As the unifying voice for PMH nursing, APNA provides ongoing training and resources to help members refresh their understanding and reflect upon the central role DEI plays in all aspects of their work. All PMH nurses are ethically charged to demonstrate that every human deserves care regardless of personal history or cultural nuances, to be mindful of social justice in our practices, and to “protect human rights, promote heath diplomacy, enhance cultural sensitivity and congruence, and reduce health disparities” (ANA, APNA, ISPN, 2022).

Race and ethnicity, income, gender, sexual preference, and geographic location all continue to play a substantial role in a person’s ability to access high-quality, equitable, and affordable mental health care (NASEM, 2021).
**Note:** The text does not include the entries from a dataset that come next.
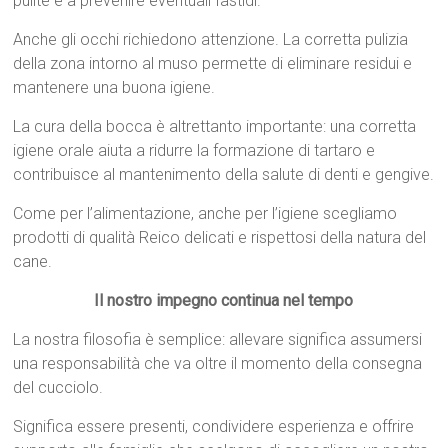
pulite e a prevenire eventuali fastidi.
Anche gli occhi richiedono attenzione. La corretta pulizia
della zona intorno al muso permette di eliminare residui e
mantenere una buona igiene.
La cura della bocca è altrettanto importante: una corretta
igiene orale aiuta a ridurre la formazione di tartaro e
contribuisce al mantenimento della salute di denti e gengive.
Come per l’alimentazione, anche per l’igiene scegliamo
prodotti di qualità Reico delicati e rispettosi della natura del
cane.
Il nostro impegno continua nel tempo
La nostra filosofia è semplice: allevare significa assumersi
una responsabilità che va oltre il momento della consegna
del cucciolo.
Significa essere presenti, condividere esperienza e offrire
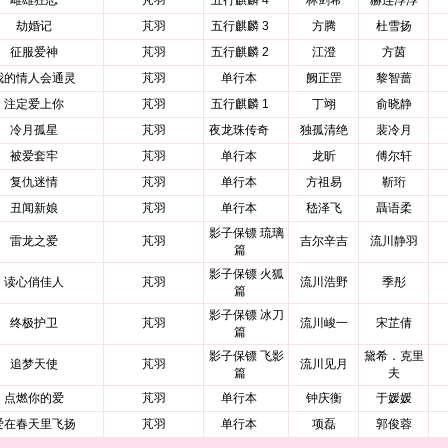
雌雄狂恋
芃羽
五行麒麟 4
林剑希
赫连淳淳
劫婚记
芃羽
五行麒麟 3
方腾
杜雪扬
征服爱神
芃羽
五行麒麟 2
江澄
方茵
我的情人会通灵
芃羽
单行本
阙正罡
黎智蔷
注定爱上你
芃羽
五行麒麟 1
丁翊
俞晓静
冷月孤星
芃羽
夜龙珠传奇
独孤清绝
裴冷月
被爱套牢
芃羽
单行本
龙昕
傅尔轩
复仇迷情
芃羽
单行本
方祖易
靳珩
丑闻新娘
芃羽
单行本
嵇泽飞
聶语柔
影子保镖 琉璃
雷龙之爱
芃羽
吉尔辛吉
流川静羽
篇
影子保镖 火狐
读心俏佳人
芃羽
流川浩野
季彤
篇
影子保镖 冰刀
终极护卫
芃羽
流川峻一
宋芷倩
篇
影子保镖 飞影
黛希．克里
追梦天使
芃羽
流川见月
篇
夫
点燃你的爱
芃羽
单行本
钟庆衡
于媛媛
爱在春天里飞扬
芃羽
单行本
项磊
郭俊蓉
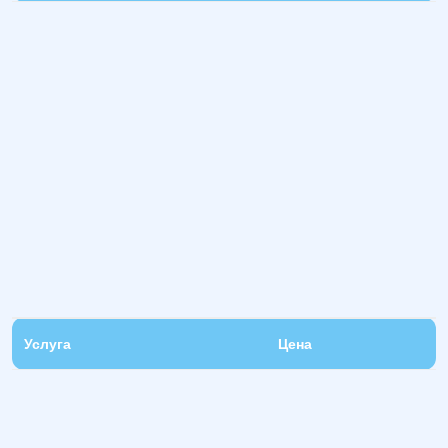
Услуга
Цена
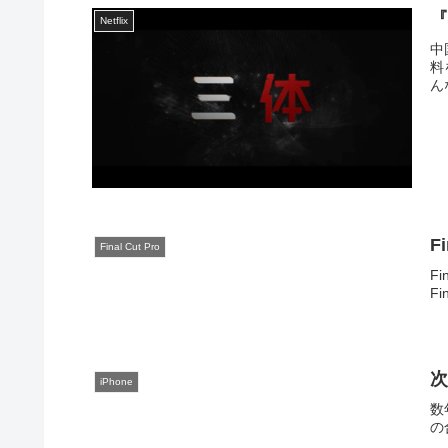
Netflix
中
料
んな
F
Final Cut Pro
F
F
次
iPhone
数
の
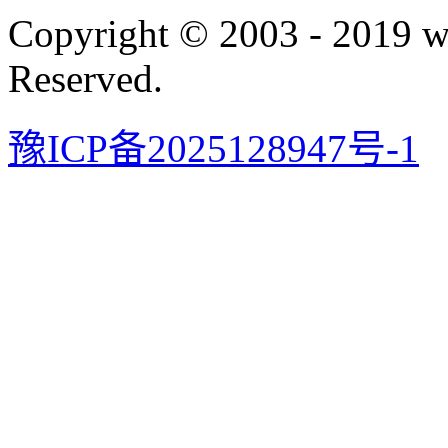
Copyright © 2003 - 2019 
Reserved.
豫ICP备2025128947号-1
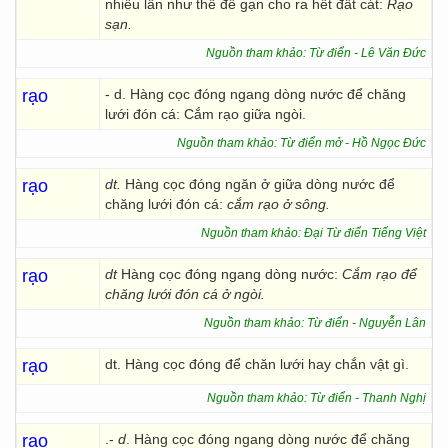
nhiều lần như thế để gạn cho ra hết đất cát:
Rạo
sạn.
Nguồn tham khảo: Từ điển - Lê Văn Đức
rạo
- d. Hàng cọc đóng ngang dòng nước để chăng
lưới đón cá: Cắm rạo giữa ngòi.
Nguồn tham khảo: Từ điển mở - Hồ Ngọc Đức
rạo
dt.
Hàng cọc đóng ngăn ở giữa dòng nước để
chăng lưới đón cá:
cắm rạo ở
sông.
Nguồn tham khảo: Đại Từ điển Tiếng Việt
rạo
dt
Hàng cọc đóng ngang dòng nước:
Cắm rạo để
chăng lưới đón cá ở ngòi.
Nguồn tham khảo: Từ điển - Nguyễn Lân
rạo
dt. Hàng cọc đóng để chăn lưới hay chắn vật gì.
Nguồn tham khảo: Từ điển - Thanh Nghị
rạo
.-
d
. Hàng cọc đóng ngang dòng nước để chăng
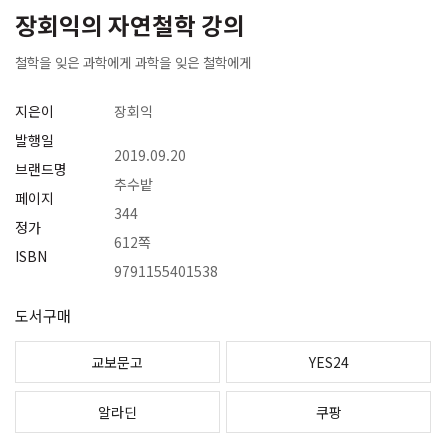
장회익의 자연철학 강의
철학을 잊은 과학에게 과학을 잊은 철학에게
지은이
장회익
발행일
2019.09.20
브랜드명
추수밭
페이지
344
정가
612쪽
ISBN
9791155401538
도서구매
교보문고
YES24
알라딘
쿠팡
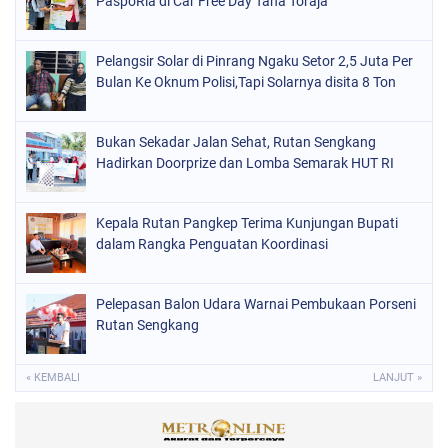
PaspoRia di Car Free Day Tana Toraja
Pelangsir Solar di Pinrang Ngaku Setor 2,5 Juta Per
Bulan Ke Oknum Polisi,Tapi Solarnya disita 8 Ton
Bukan Sekadar Jalan Sehat, Rutan Sengkang
Hadirkan Doorprize dan Lomba Semarak HUT RI
Kepala Rutan Pangkep Terima Kunjungan Bupati
dalam Rangka Penguatan Koordinasi
Pelepasan Balon Udara Warnai Pembukaan Porseni
Rutan Sengkang
« KEMBALI
LANJUT »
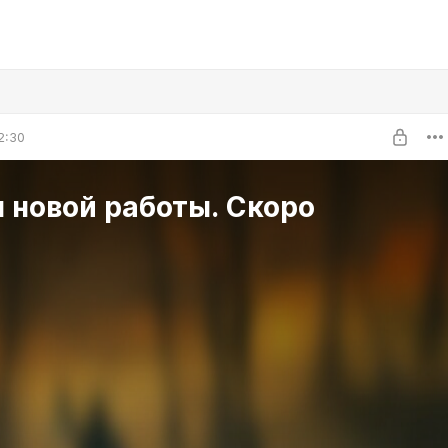
2:30
 новой работы. Скоро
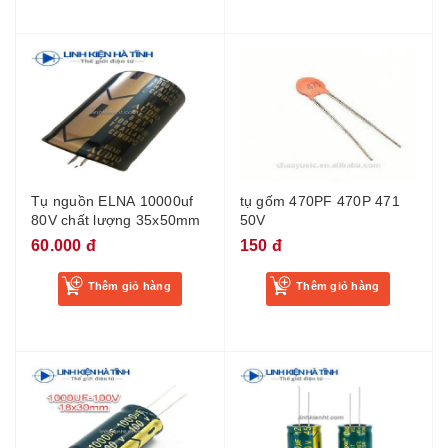
Tụ nguồn ELNA 10000uf
tụ gốm 470PF 470P 471
80V chất lượng 35x50mm
50V
60.000 đ
150 đ
Thêm giỏ hàng
Thêm giỏ hàng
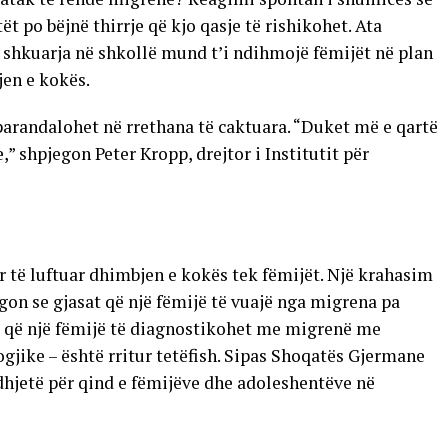
t po bëjnë thirrje që kjo qasje të rishikohet. Ata
shkuarja në shkollë mund t’i ndihmojë fëmijët në plan
jen e kokës.
arandalohet në rrethana të caktuara. “Duket më e qartë
,” shpjegon Peter Kropp, drejtor i Institutit për
për të luftuar dhimbjen e kokës tek fëmijët. Një krahasim
egon se gjasat që një fëmijë të vuajë nga migrena pa
at që një fëmijë të diagnostikohet me migrenë me
ike – është rritur tetëfish. Sipas Shoqatës Gjermane
hjetë për qind e fëmijëve dhe adoleshentëve në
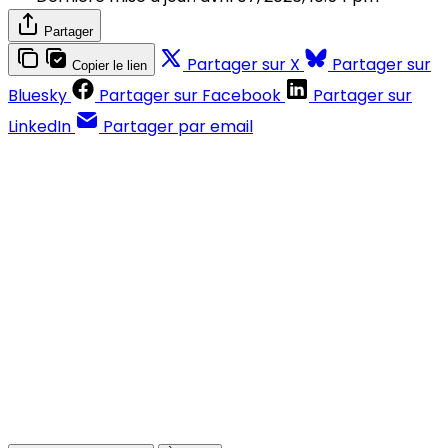
Partager
Partager sur X
Partager sur
Copier le lien
Bluesky
Partager sur Facebook
Partager sur
LinkedIn
Partager par email
Contenus réservés aux abonnés
S'abonner
Déjà abonné ?
Se connecter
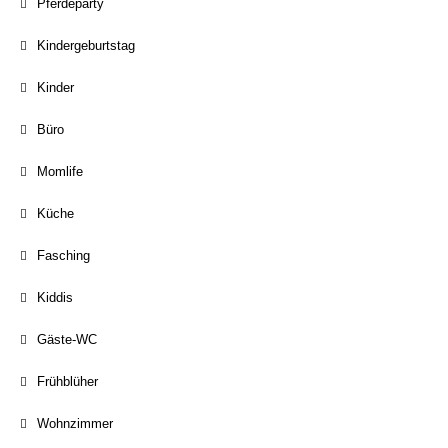
Pferdeparty
Kindergeburtstag
Kinder
Büro
Momlife
Küche
Fasching
Kiddis
Gäste-WC
Frühblüher
Wohnzimmer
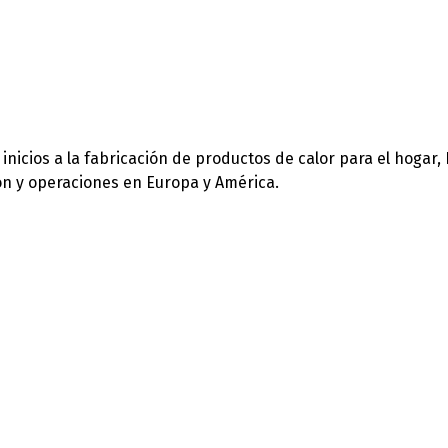
icios a la fabricación de productos de calor para el hogar,
ión y operaciones en Europa y América.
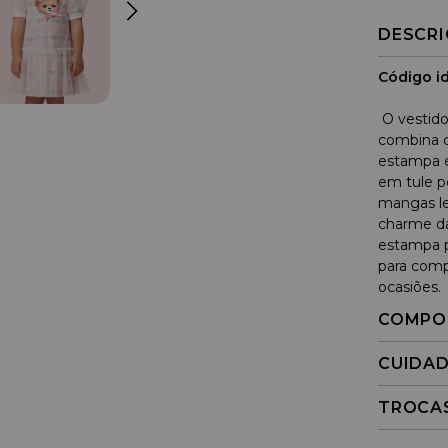
DESCR
Código id
O vestido
combina c
estampa e
em tule po
mangas le
charme da
estampa pr
para comp
ocasiões.
COMPO
CUIDA
TROCA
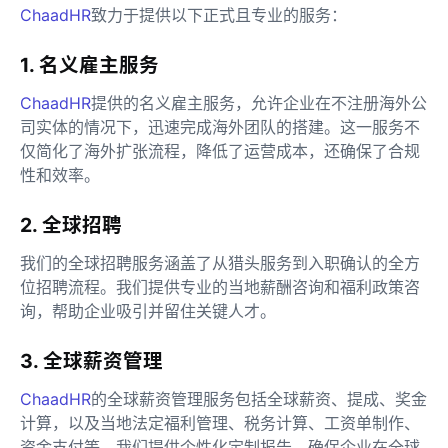
ChaadHR
致力于提供以下正式且专业的服务：
1. 名义雇主服务
ChaadHR
提供的名义雇主服务，允许企业在不注册海外公
司实体的情况下，迅速完成海外团队的搭建。这一服务不
仅简化了海外扩张流程，降低了运营成本，还确保了合规
性和效率。
2. 全球招聘
我们的全球招聘服务涵盖了从猎头服务到入职确认的全方
位招聘流程。我们提供专业的当地薪酬咨询和福利政策咨
询，帮助企业吸引并留住关键人才。
3. 全球薪资管理
ChaadHR
的全球薪资管理服务包括全球薪资、提成、奖金
计算，以及当地法定福利管理、税务计算、工资单制作、
资金支付等。我们提供个性化定制报告，确保企业在全球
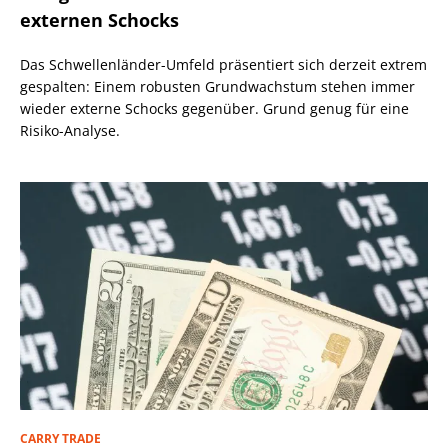
externen Schocks
Das Schwellenländer-Umfeld präsentiert sich derzeit extrem
gespalten: Einem robusten Grundwachstum stehen immer
wieder externe Schocks gegenüber. Grund genug für eine
Risiko-Analyse.
CARRY TRADE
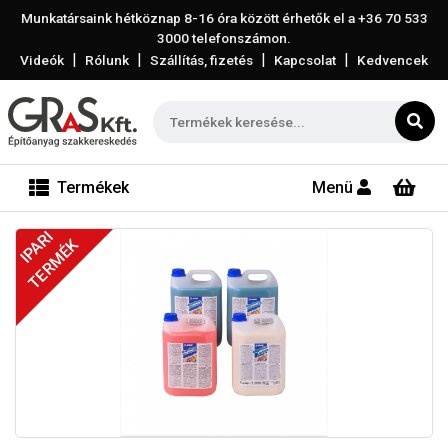
Munkatársaink hétköznap 8-16 óra között érhetők el a
+36 70 533
3000
telefonszámon.
|
|
|
|
Videók
Rólunk
Szállítás, fizetés
Kapcsolat
Kedvencek
Termékek
Menü
IPARI
TERMÉK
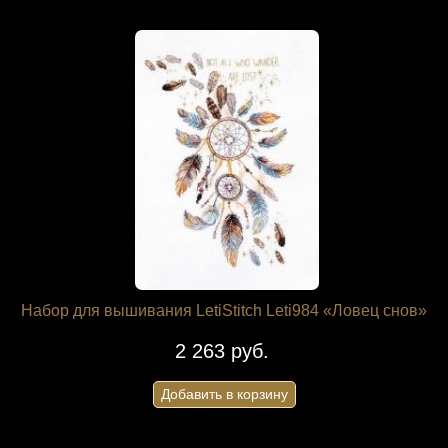
Набор для вышивания LetiStitch Leti984 «Ловец снов»
2 263 руб.
Добавить в корзину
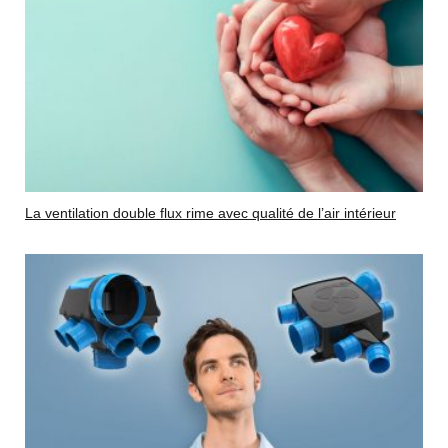
La ventilation double flux rime avec qualité de l’air intérieur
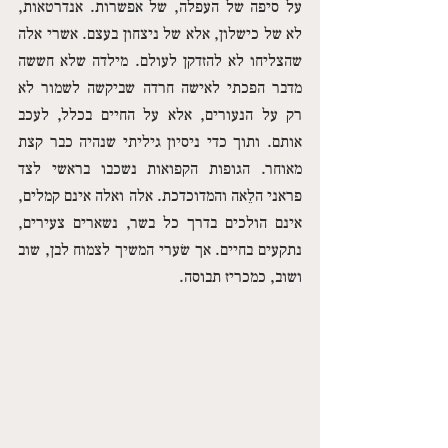
על סיפה של העפלה, של אפשרות. אנדרטאות, 
לא של כישלון, אלא של ניצחון בעצם. אשרי אלה 
שהצליחו לא להזדקן לעולם. מילדה שלא חששה 
מדבר הפכתי לאישה חרדה שביקשה לשמור לא 
רק על הנעורים, אלא על החיים בכלל, לעכב 
אותם. ותוך כדי ניסיון גיליתי שנהיה כבר קצת 
מאוחר. הגופות הקפואות נשכבו בראשי לצד 
פראני הלֵאה והמדוכדכת. אלה ואלה אינם קמלים, 
אינם הולכים בדרך כל בשר, נשארים צעירים, 
נתקעים בחיים. אך שׂערי המשיך לצמוח לבן, שוב 
ושוב, כמכריז תבוסה. 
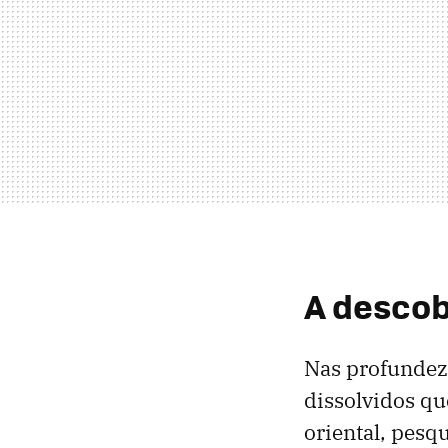
A descob
Nas profundez
dissolvidos qu
oriental, pesq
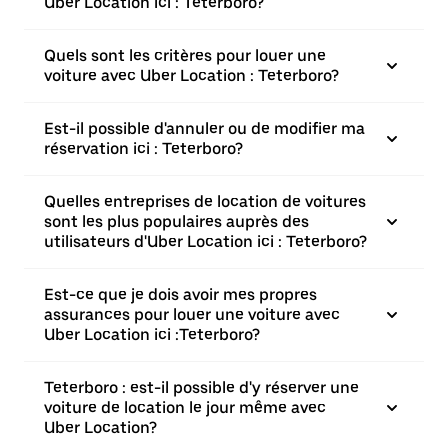
Uber Location ici : Teterboro?
Quels sont les critères pour louer une
voiture avec Uber Location : Teterboro?
Est-il possible d'annuler ou de modifier ma
réservation ici : Teterboro?
Quelles entreprises de location de voitures
sont les plus populaires auprès des
utilisateurs d'Uber Location ici : Teterboro?
Est-ce que je dois avoir mes propres
assurances pour louer une voiture avec
Uber Location ici :Teterboro?
Teterboro : est-il possible d'y réserver une
voiture de location le jour même avec
Uber Location?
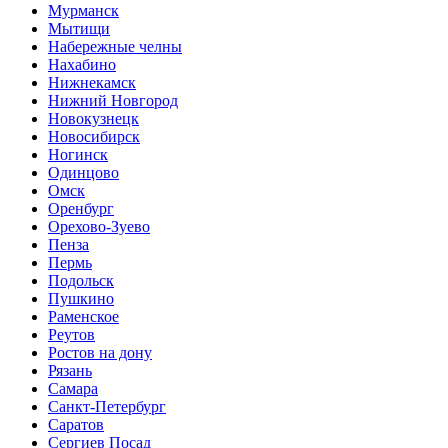
Мурманск
Мытищи
Набережные челны
Нахабино
Нижнекамск
Нижний Новгород
Новокузнецк
Новосибирск
Ногинск
Одинцово
Омск
Оренбург
Орехово-Зуево
Пенза
Пермь
Подольск
Пушкино
Раменское
Реутов
Ростов на дону
Рязань
Самара
Санкт-Петербург
Саратов
Сергиев Посад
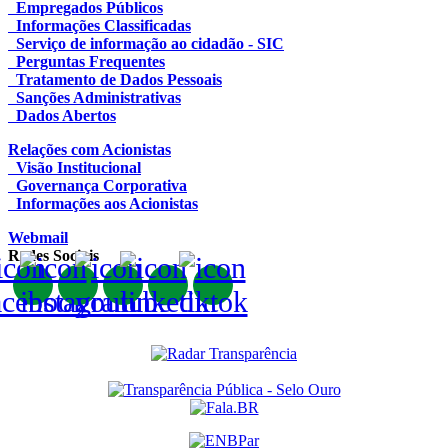
Empregados Públicos
Informações Classificadas
Serviço de informação ao cidadão - SIC
Perguntas Frequentes
Tratamento de Dados Pessoais
Sanções Administrativas
Dados Abertos
Relações com Acionistas
Visão Institucional
Governança Corporativa
Informações aos Acionistas
Webmail
Redes Sociais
Increasing diversity also requires an equally diverse mental health workforce able to serve the needs of individuals from multiple backgrounds, with a culturally proficient, inclusive, and affirming approach (Moreno & Chhatwal, 2020). Psychiatric-mental health nurses are well positioned – by education, culturally sensitive approaches to care, clinical standards, and training – to positively impact equity, access, and inclusion in mental health care (Oleck, 2022). It is important that PMH nurses embrace these perspectives to competently meet the mental health needs of the diverse populations for whom they provide care.

Approved by the APNA Board of Directors June 5, 2024.